Erste Verwarnungs- oder Bußgelder wurden vom Ordnungsamt laut Janes ab November 2011 ausgesprochen. Seitdem seien bis zum Dezember 2016 insgesamt 1960 Euro aus insgesamt 17 Verfahren einkassiert worden. 320 Euro waren es allein im Jahr 2016, erklärt Janes. Fünf Mal wurde in dem Jahr ein Verfahren angestoßen. Strafen können dabei Wirte und Raucher treffen, bei Letzteren auch, wenn das Lokal nicht als rauchfreie Zone gekennzeichnet ist. Seit 2011 wurden in Neunkirchen elf Wirte und sechs Gäste belangt, erklärt Janes. Etwas überraschend scheinen hier die Zahlen aus dem letzten Jahr. Allein drei Verfahren wurden gegen Wirte, zwei gegen Gäste angestoßen. Im Vergleich zu den Gesamtzahlen aus den vergangenen fünf Jahren scheinen sie unverhältnismäßig hoch. Diese Einschätzung teilt auch Janes: "Im letzten Jahr war wieder ein Anstieg der Vorgänge festzustellen."

Allerdings lassen es sich auch viele Gäste nicht mehr gefallen, dass einige Unbelehrbare immer noch in den Gaststätten zu den Glimmstängeln greifen. In etwa der Hälfte der Fälle kontrollierte das Ordnungsamt nach Hinweisen aus der Bevölkerung, sagt Janes. Die restlichen Ordnungswidrigkeiten seien in Zusammenhang mit regulären Gaststättenkontrollen aufgefallen.

Umgekehrt klagen bei einem Rundgang durch die Neunkircher Innenstadt einige Wirte darüber, dass nach Eintreten des Nichtraucherschutzgesetztes die Gäste ausblieben. "Natürlich haben wir seitdem weniger Kundschaft", erklärt beispielsweise Mehmet Elis, Inhaber des Knutschflecks.

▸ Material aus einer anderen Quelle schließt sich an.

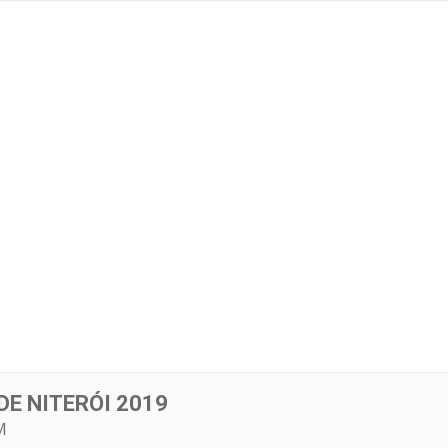
9
E NITERÓI 2019
M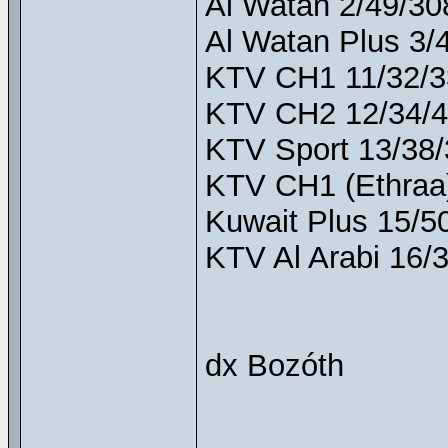
Al Watan 2/49/308
Al Watan Plus 3/4
KTV CH1 11/32/33
KTV CH2 12/34/40
KTV Sport 13/38/3
KTV CH1 (Ethraa)
Kuwait Plus 15/50
KTV Al Arabi 16/3
dx Bozóth
______________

Er sei bereits kontrolliert worden. Allerdings würden seine Besucher das Rauchverbot akzeptieren. Menschen, die trotz Verbot rauchen, habe er bisher nicht zurechtweisen müssen.

Die Einschätzung, dass das Nichtraucherschutzgesetz Kundschaft vertrieben und Arbeitsplätze gekostet hat, teilt auch Frank Christoph Hohrath, Geschäftsführer des saarländischen Hotel- und Gaststättenverbandes Dehoga. "Das Nichtraucherschutzgesetz hat bei einigen Wirten als Brandbeschleuniger fürs schnellere Ende gewirkt", erklärt er. Die ersten ein bis zwei Jahre seien für viele Wirte hart gewesen, doch: "Der Effekt hat zwar Arbeitsplätze gekostet, hat sich jedoch mittlerweile eingependelt. Das Gesetz ist Realität. Hier bedarf es keiner weiteren Diskussionen mehr." Das Gesetz sei allerdings nicht der einzige Grund, warum die Wirte mit Umsatzeinbußen zu kämpfen hätten. "Früher sind die Menschen in Gaststätten gegangen, um sich zu unterhalten. Heute, um unterhalten zu werden", sagt er und spricht damit ein sich wandelndes Freizeitverhalten an. Die Landflucht und das Ende des Kohlebergbaus seien weitere Punkte, denn das Feierabendbier der Bergleute ist im Saarland genauso wie die klimmende Kippe in der Kneipe Geschichte. Dass das Saarland im bundesweiten Ländervergleich eines der strengsten Gesetze eingeführt hat, findet bei ihm allerdings Zuspruch: "Ausnahmeregelungen wie etwa die Raucherzimmer in Niedersachen hätten nur zu Ungerechtigkeiten geführt."